As I see It

A motion of no confidence without a winner, without a loser!

Was it perhaps drawn? Let us see why an observer might be somewhat confused.

Had the motion succeeded, Comrade JG Zuma wouldn’t be the President as I write this piece. Had the opposition lost, we wouldn’t have seen the jubilation demonstrated by the opposition benches when the Speaker of the SA National Assembly announced that the Yes votes counted after the secret ballot  conducted , were 177. Nor would we have heard Msholosi thanking only those who voted against the motion; he would have thanked all his party members instead of the 198 who voted against the motion. However one looked at the event in the South African Parliament on Tuesday, August 8, 2017, it was touch and go! Before the motion was debated and voted upon, I had confidently predicted that Comrade JGZ would have a walk in the park. My prediction was that only five or six MPs amongst them the loudmouths, Dr Makhosi Khoza, former Finance Minister, Pravin Gordhan, former Minister of Tourism, Derek Hannekom, and another would vote for the motion while a few more would abstain. I knew there were more MPs, amongst them, the SACP General Secretary, Blade Nzimande and the Chief Whip, Comrade Mthembu and Minister of health Aaron Motsoaledi who had publicly supported the call for the President to step down. But when Comrades Blade Nzimande and Chief Whip went public that they wouldn’t support a motion tabled by the opposition, aimed at their government, Mthembu going as far as likening those who dared vote against the motion as suicide bombers, I was convinced very few ANC MPs would vote for the motion. My skepticism was supported by the fact that the Constitution specifically provides that a vote of no confidence against the President implies the collapse of the government of the day. I had thought that entertaining such scenario by an incumbent party, MPs would be a bit irrational. I was mistaken, obviously due to ignorance of the disillusionment and degree of loathing the members of the ruling ANC have for their President.

If one juggled with the numbers of how the vote went as well as the debate for and against the motion, the unpopularity of Comrade JGZ is stupendous . First the vote: With 249 MPs in a Parliament of 400 MPs, the ANC enjoys an overwhelming majority of 151. Accepting that five members of the ruling party for one reason or other were absent from the House, the ANC, assuming a full compliment of the opposition MPs, the ANC majority on paper would still have been an impressive 146 MPs, yet the nay vote was a depressed 21 votes! How do we account for the missing 125 votes? It could be more, assuming that there might have been a few opposition MPs who voted with the majority of the ANC, even taking into account the nine abstentions which were registered in the ballot!

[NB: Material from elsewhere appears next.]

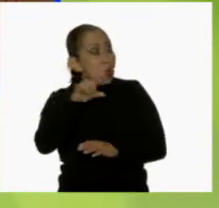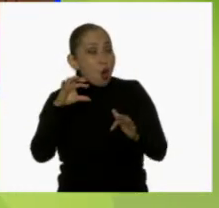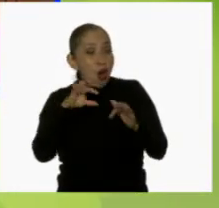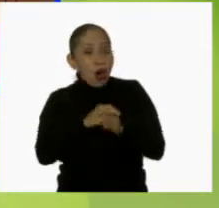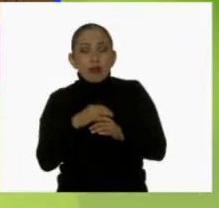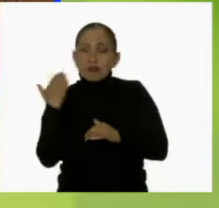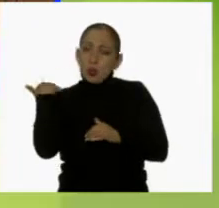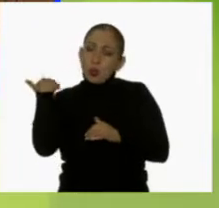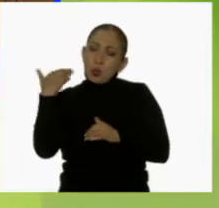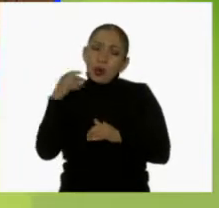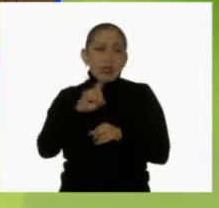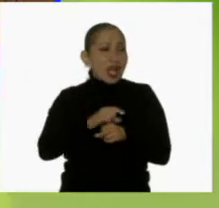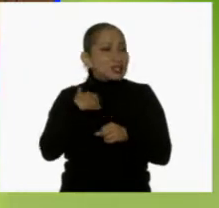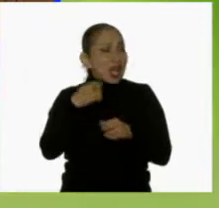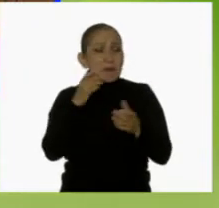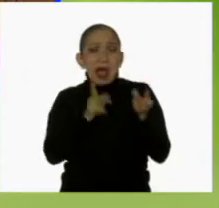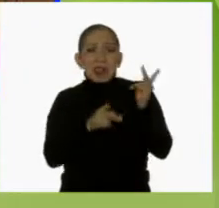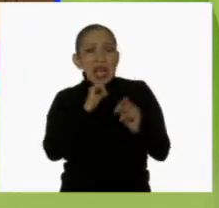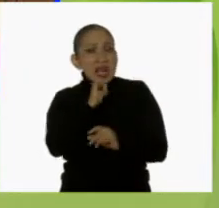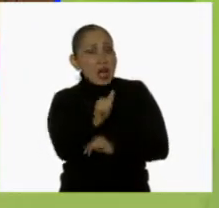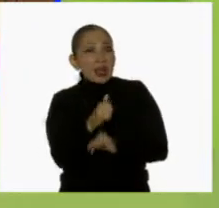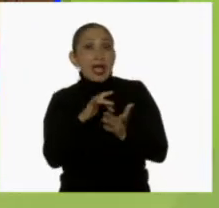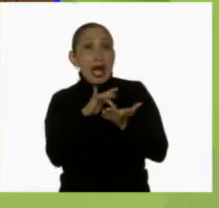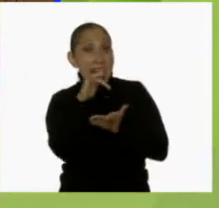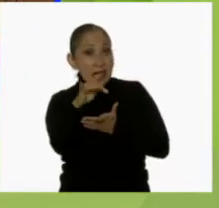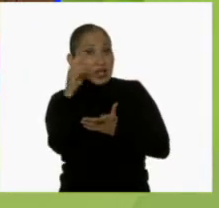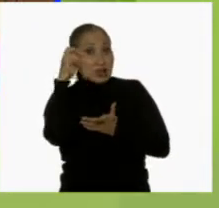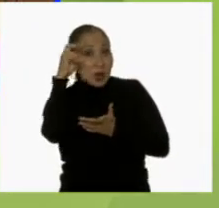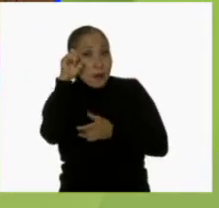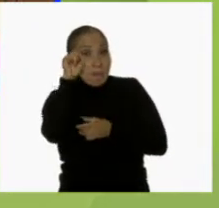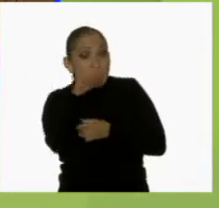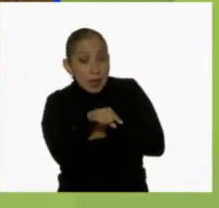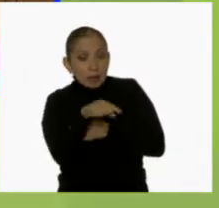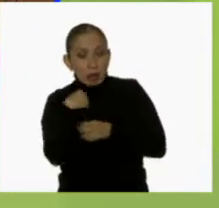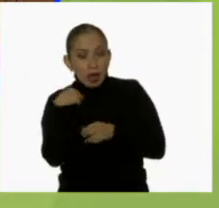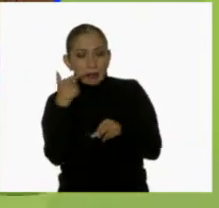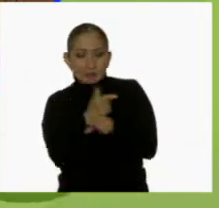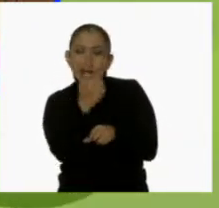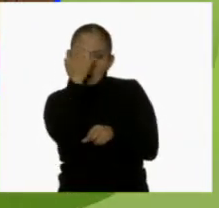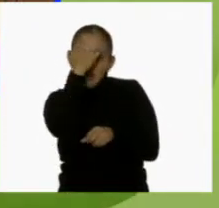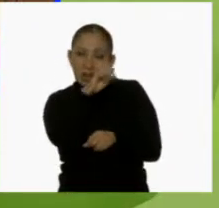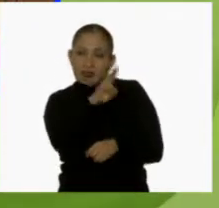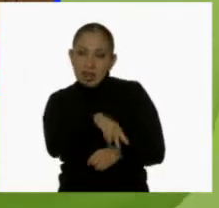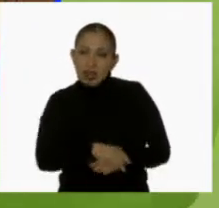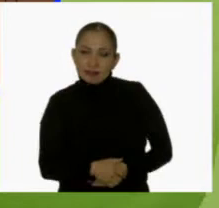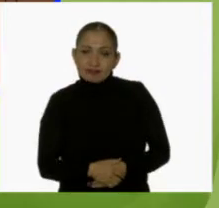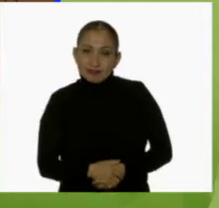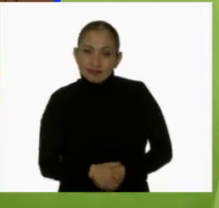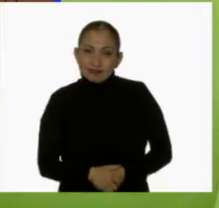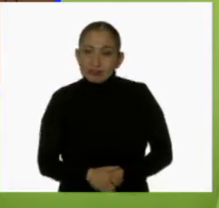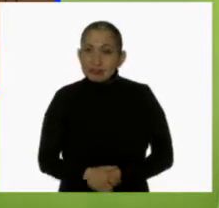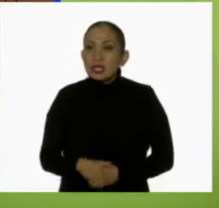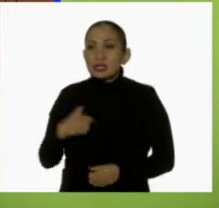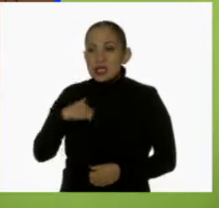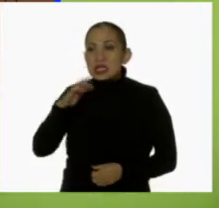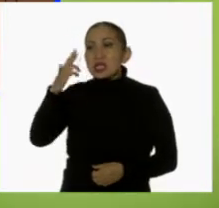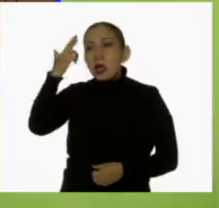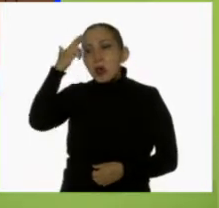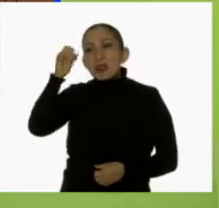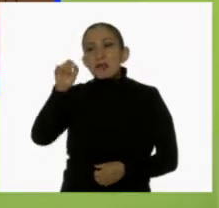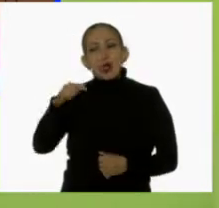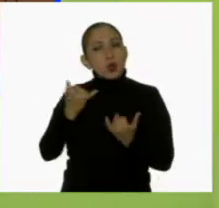Llevábamos muchos días sin hablar. Y gracias a ese sueño, me di cuenta de que te extrañaba mucho. Sí, me acuerdo.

It is clear that polarisation within  the ANC is more than meets the eye. It is trite to say Zuma’s upbeat about the ‘powerfulness’ of the ANC was exaggerated. Obviously, ANC members and many South Africans will blame the disunity and weakness of the ANC on its President’s recalcitrance to stay put, while all  the signposts to the decline, points to him; in a way it will appear he deliberately, knowingly and recklessly precipitated the headlong tumble the organisation is taking!

The 125 ANC MPs who either voted with the opposition, abstained from voting or, I daresay, like SACP General Secretary, Nzimande voted against the motion on the principle of merely cocking a snook at the opposition, reveals how much the ANC has become a shell of itself;  expected to be firm and unwavering on its mission of liberating the masses it has lost the way and not only outsiders, but cadres who had always held their heads high because they served the ANC , the organisation that produced Madiba, Tambo and Solomon Mahlangu. A movement that has crafted the best democratic Constitution in Africa! 

The Speaker’s discretion to allow the motion to be decided by a secret vote gave many the impression that she did that, because she was confident the motion would be rejected emphatically. Calls for the President to step down had been made from a number of ANC sectors, MPs, Cabinet Ministers and retired veterans. Few however, imagined the disillusionment permeated the MPs sector so deeply. None who watched and listened to the debate on the No Confidence motion in President Zuma can claim to have heard any of the four ANC spokespersons , arguing in defence of JGZ; instead they defended the ANC! This proved that the MPs themselves had lost confidence in their President! 

The opposition lost because the President wasn’t dislodged, though he was shaken; that’s why they were jubilant with the results. Incidentally, Julius Malema, had publicly announced that 30 ANC nonconformists had assured him they would vote with the opposition. If ANC witch-hunters want to know the identity of the defectors, Julius Malema is their man! I see no reason for witch-hunting. Otherwise why the secret ballot? The opposition didn’t win, but they came close. JGZ didn’t lose either , but it was a close shave!